Hausse des tarifs de réseau : tous les abonnés concernés

L’autre moteur de l’augmentation réside dans les coûts d’acheminement. Au 1er juillet, les tarifs de distribution du gaz progresseront de 5,87 %, conformément à la décision de la CRE relative à l’évolution annuelle de l’ATRD, le tarif d’accès aux réseaux de distribution. Cette hausse est renforcée par l’entrée en vigueur de la nouvelle péréquation gazière nationale. Contrairement à la composante fourniture, cette évolution concerne l’ensemble des consommateurs, y compris ceux ayant opté pour une offre à prix fixe. « Les ménages qui ont souscrit une offre à prix fixe se verront également appliquer l’évolution de la part acheminement », rappelle le régulateur. Pour ces clients, qui représentent environ 40 % des consommateurs résidentiels, l’impact est évalué à environ 1,5 % de hausse moyenne sur la facture.
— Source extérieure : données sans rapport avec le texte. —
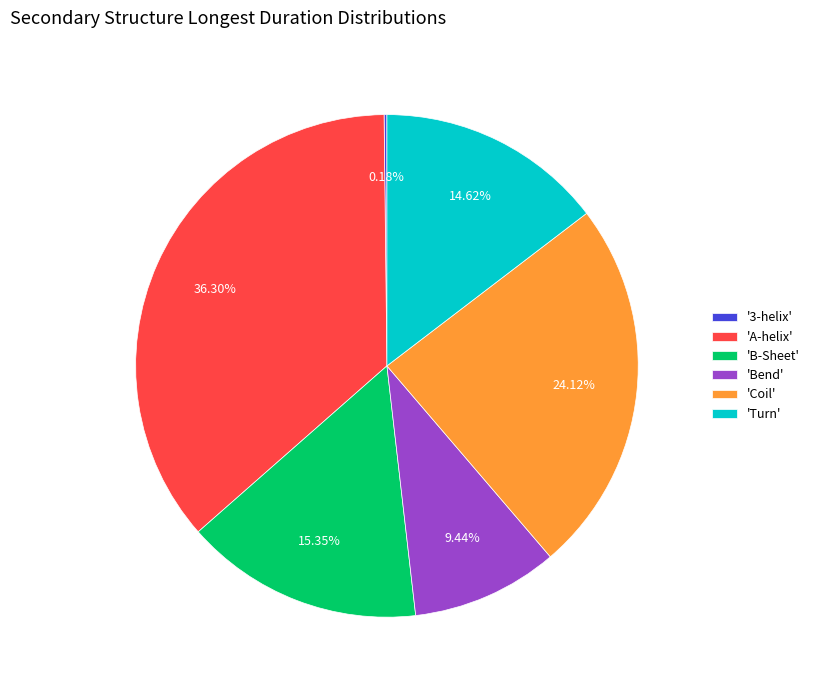

Which slice is the largest?

'A-helix'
Le prix repère, nouvelle boussole du marché

Depuis la disparition des tarifs réglementés du gaz le 1er juillet 2023, le prix repère publié chaque mois par la CRE constitue l’indicateur de référence du marché. Ce prix n’est pas une offre commerciale à laquelle les consommateurs peuvent souscrire. Il sert en revanche de point de comparaison pour évaluer les propositions des fournisseurs et demeure la référence d’indexation d’une grande partie des contrats. À la fin de l’année 2025, la France comptait 10,34 millions de ménages détenteurs d’un contrat de gaz naturel.

Dans un contexte marqué par la volatilité persistante des marchés énergétiques, la hausse annoncée rappelle que le gaz reste particulièrement exposé aux soubresauts géopolitiques internationaux. Trois ans après la fin des tarifs réglementés, les consommateurs français continuent ainsi de subir, directement ou indirectement, les tensions qui traversent le marché mondial de l’énergie.